As you surf the tube, you've probably run across "That 70's Show...." It's a trip back to the 70's when many of us were teenagers and our parents looked like we do now. The props used in the show could have come right out of mom's kitchen. After all, who would have a white refrigerator? That wouldn't be cool!
And as long as you're in charge of the remote, you'll probably stop on one of those reruns of EMERGENCY! It was a great show. You still get a thrill when Roy and Johnny jump in Squad 51 and race down the apron. So where is this all going, you're probably wondering?
I'm not done yet! In many fire stations, protective clothing was not issued but instead carried in compartments on the apparatus. How's this one? A boot rack. That's right. Boots were hung on the side of the apparatus (inverted). To get them off, you had to climb up in the hose bed, usually when the engine was moving, to get one left foot size 11 and one right foot size 12. No safety concern here!
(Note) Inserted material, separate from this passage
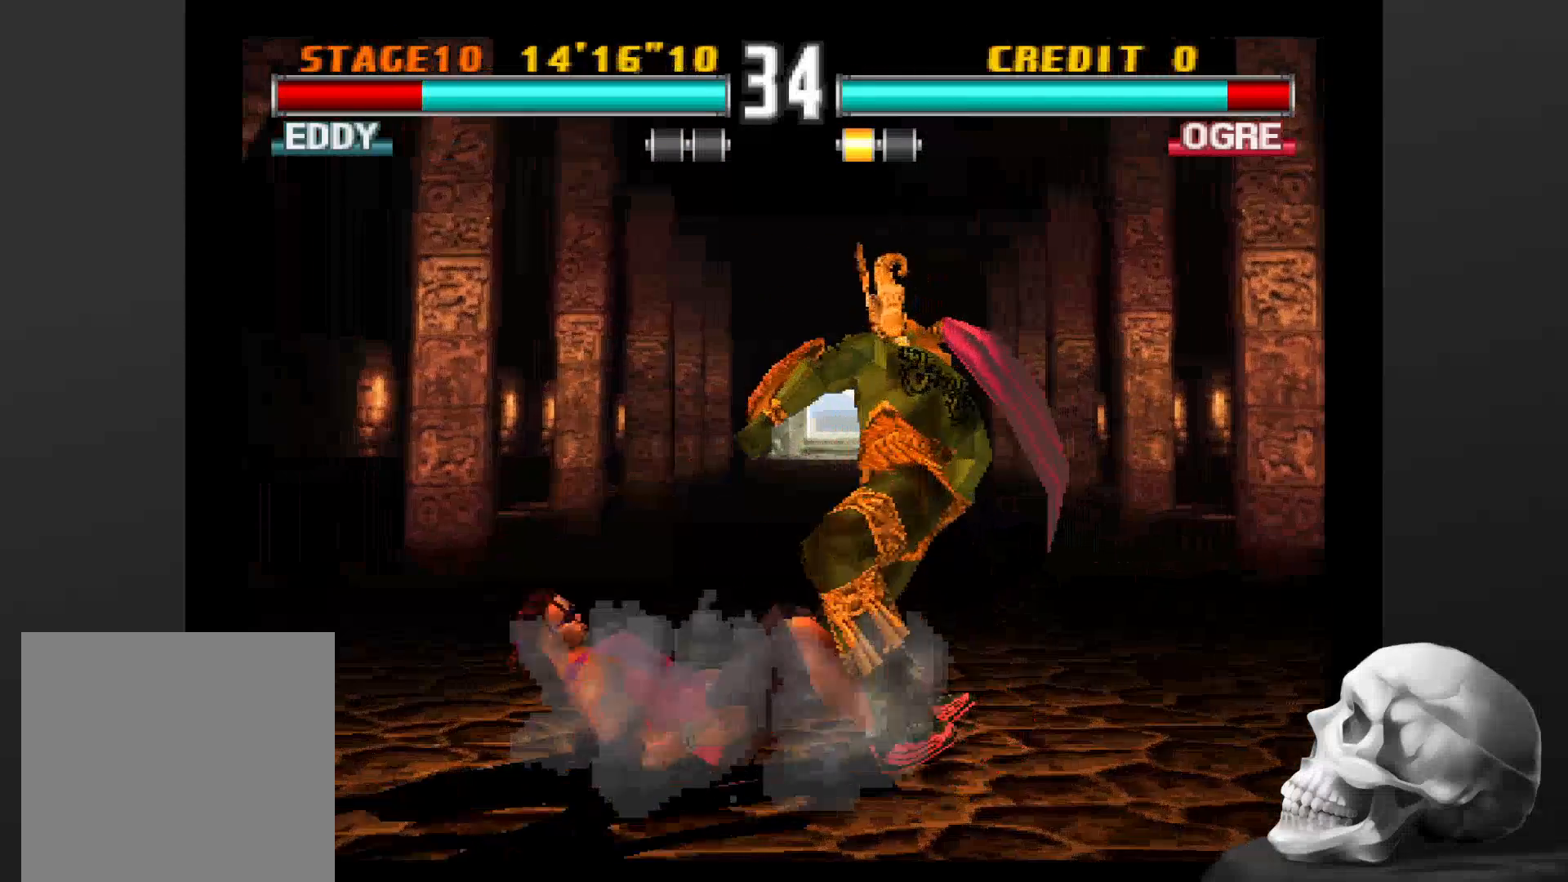
{"dt_ms": 500, "buttons": [], "left_stick": "center", "right_stick": "center", "events": []}
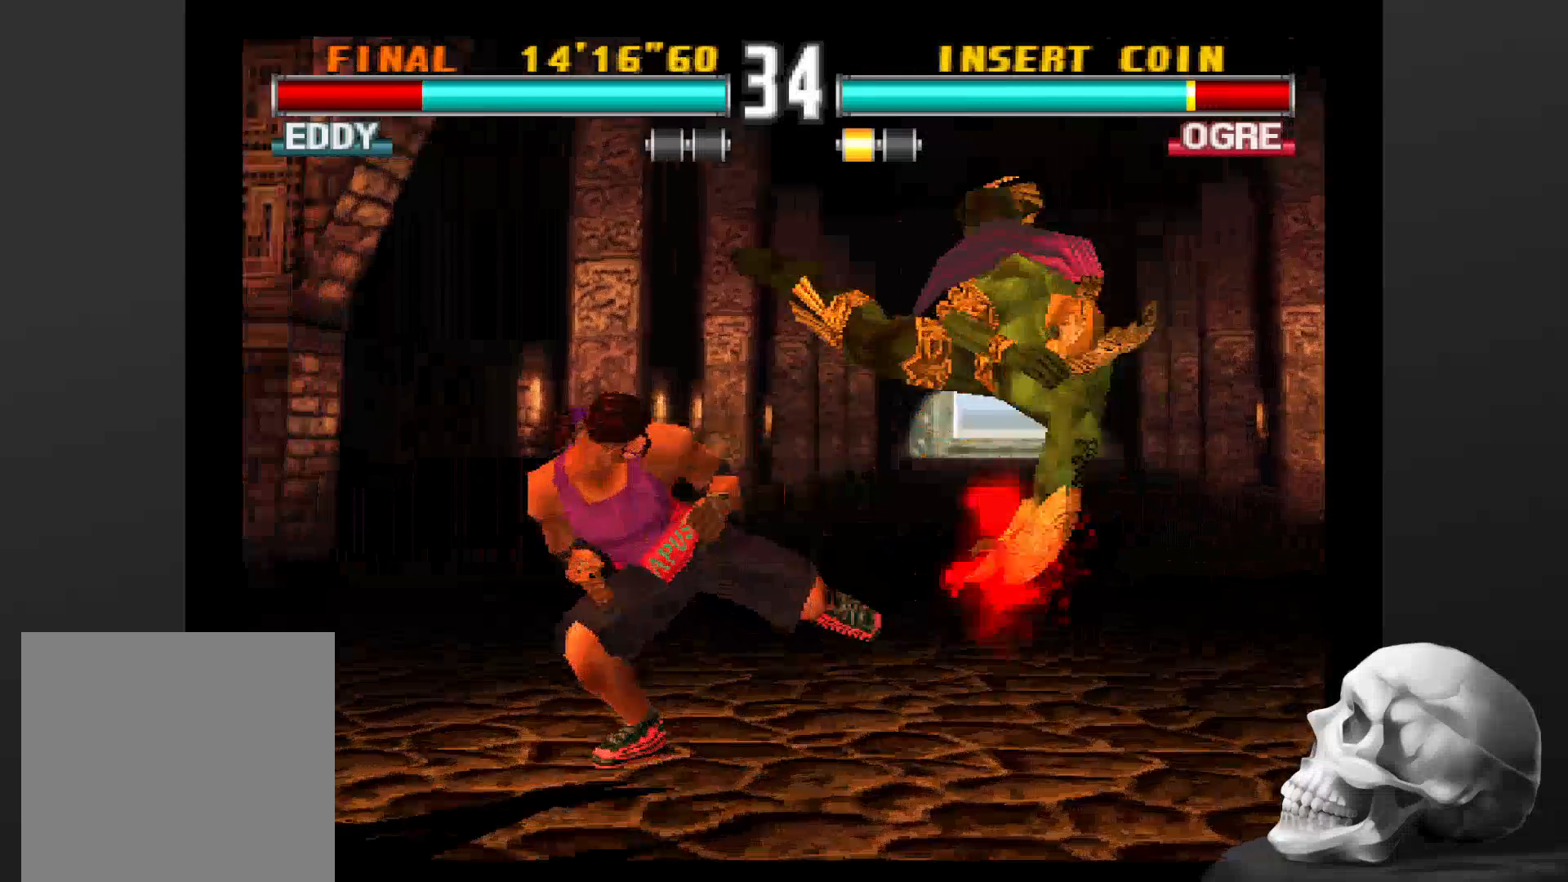
{"dt_ms": 500, "buttons": [], "left_stick": "center", "right_stick": "center", "events": []}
How about those red ball gloves? We're not poking fun here. They were great if you were smelting or maybe picking up hose. They really sucked when you came /out of a rare interior fire fight and took the gloves off.... that's when your skin stayed inside of them!
How about five speed transmissions with two speed rear axles? Here we come Johnny Double Clutcher! Man could be make those gas engines scream... but don't miss a gear going up or down hill. Why the standard transmissions? Because real truck drivers drive standards!
Interior operations.... yeah, once in a while. Most fire companies had one or two "inside guys". They were one's who knew how to get the "air-paks" out of the cases. Most of the time we didn't bother with them, just grab that nozzle from the "rip and run" hose load or maybe just take the booster so the water would last!
What are they? We'd just go to a fire and if we need help, and I doubt
we will, we'll call. But don't cancel your plans!
How about the mini-pumper?
What a great concept. A little fire truck for a little fire. A big fire
truck for a big fire. Originally used successfully in Syracuse, fire departments
around the country raced out to buy mini-pumpers. In reality most of us
know that probably about 90% of our incidents could be handled by a mini-pumper....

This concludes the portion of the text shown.